Sei que sou adulto, um homem de 31 anos não deveria ficar nervoso em falar com uma mulher. Mas a espectativa de ter uma conversa com Alisson faz meu coração bater um pouco mais rápido do que o normal, ao ponto de ele latejar no pé do ouvido. Enquanto caminho, seguindo o doce cheiro, meus pensamentos fervilha em minhas frustrações comigo mesmo.
Único momento que eu tive uma conversa longa com Alisson foi quando ela me apresentou o colégio. E isso foi a uns cinco anos. Apesar de que ela sempre me da bom dia com seu sorriso largo e caloroso, e tento, sempre, retribuir com o mesmo calor, nunca consegui sair disso. Quem estou tentando enganar?
Eu nunca tentei sair disso.
É de certa forma confortável essa estabilidade da rotina de somente bom dias calorosos. Isso me envergonha.
Quase que me choco contra ela. Não percebi que ela estava parada no meio do corredor.
-A... Alisson? - gaguejo deixando transparecer uma careta rápida, uma repreensão pela minha voz ter falhado.
Ela se vira afobada, acho que nem notou que eu quase me esbarrei com ela. Seus olhos verdes me inundam por meio segundo.
- oi, desculpa eu não ouvi você chegar - ela sorri, e nesse momento consigo reparar que ela tem sardas em suas bochechas e em baixo dos olhos - como você está?
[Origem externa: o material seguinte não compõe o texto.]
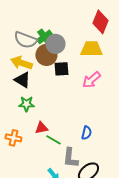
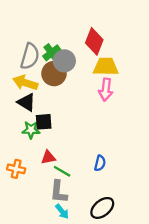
red diamond: (100, 22) -> (94, 41), moved
gray semicircle: (25, 40) -> (30, 56), turned -95
black square: (61, 69) -> (44, 122), moved
pink arrow: (91, 80) -> (106, 90), moved, turned -42
gray L-shape: (70, 158) -> (59, 192), moved

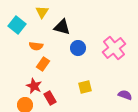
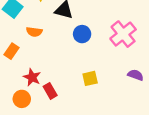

- oi Alisson. Eu estou ótimo. Você deixou cair isso - entrego o papel e percebo no mesmo instante que falei rápido de mais, e não perguntei se ela estava bem
- Eu estava procurando por isso! Obrigada - ela pega da minha mão, seus dedos toca as palmas da minha mão suavemente.
- E você, como está? Me perdoe minha indelicadeza. Estou com os pensamentos atordoados hoje - confesso numa tentativa de pedido de desculpa.
Seu sorriso se alarga mais, mostrando todos os dentes da frente e alguns das laterais.
- não se preocupe, eu estou muito bem - ela olha para a porta marrom que está a alguns metros de nós - eu tenho que dar aula...
- claro, vai lá. Não quero roubar a professora deles - era pra ser humorado. Mas assim que saiu da minha boca me senti patético.
Ela da um passo mais e para, e me encara novamente com seu rosto mantendo uma expressão de uma criança que vai aprontar algo. Será que ela também achou patético?
- Espere. É... Você tá afim de jantar? Sabe - ela ri meio nervosa, amassando a mão uma na outra- me sinto envergonhada. Mas mamãe disse que iria ir lá em casa, comprei um monte de comida congelada pra mentir que eu que fiz... e eu sozinha não vou conseguir acabar com tudo aquilo. - ela encara os próprios pés que estão calçados com um baixo salto preto - eu não estou afim de comer o resto da semana estrogonofe congelado. Enfim, aceita?
Não sei o que pensar. Na verdade, meu cérebro trava com uma proposta tão surreal. Não posso dar uma resposta com voz falha. Engulo em seco então falo:
- obrigado pelo convite. Estrogonofe é uma das minhas coisas favoritas. Eu passo na sua casa as.. 19 horas?
Ela solta uma risada enquanto pega uma caneta e rabisca algo em um papel.
- você não sabe onde eu moro. Mas, eu resolvi - ela da uma pausa e me entrega o papel - o seu problema. As 19 horas. - ela caminha atrapalhada em seus próprios pés e abre a porta
- bom dia meus amores - fala para seus alunos que respondem animadamente seu bom dia enquanto ela fecha a porta, seus olhos encontrando os meus por uns segundos antes dela fechar totalmente, me deixando com uma corrente elétrica percorrendo pelo meu corpo.
Estou estagnado. Não sei nem oque aconteceu na verdade eu não faço ideia.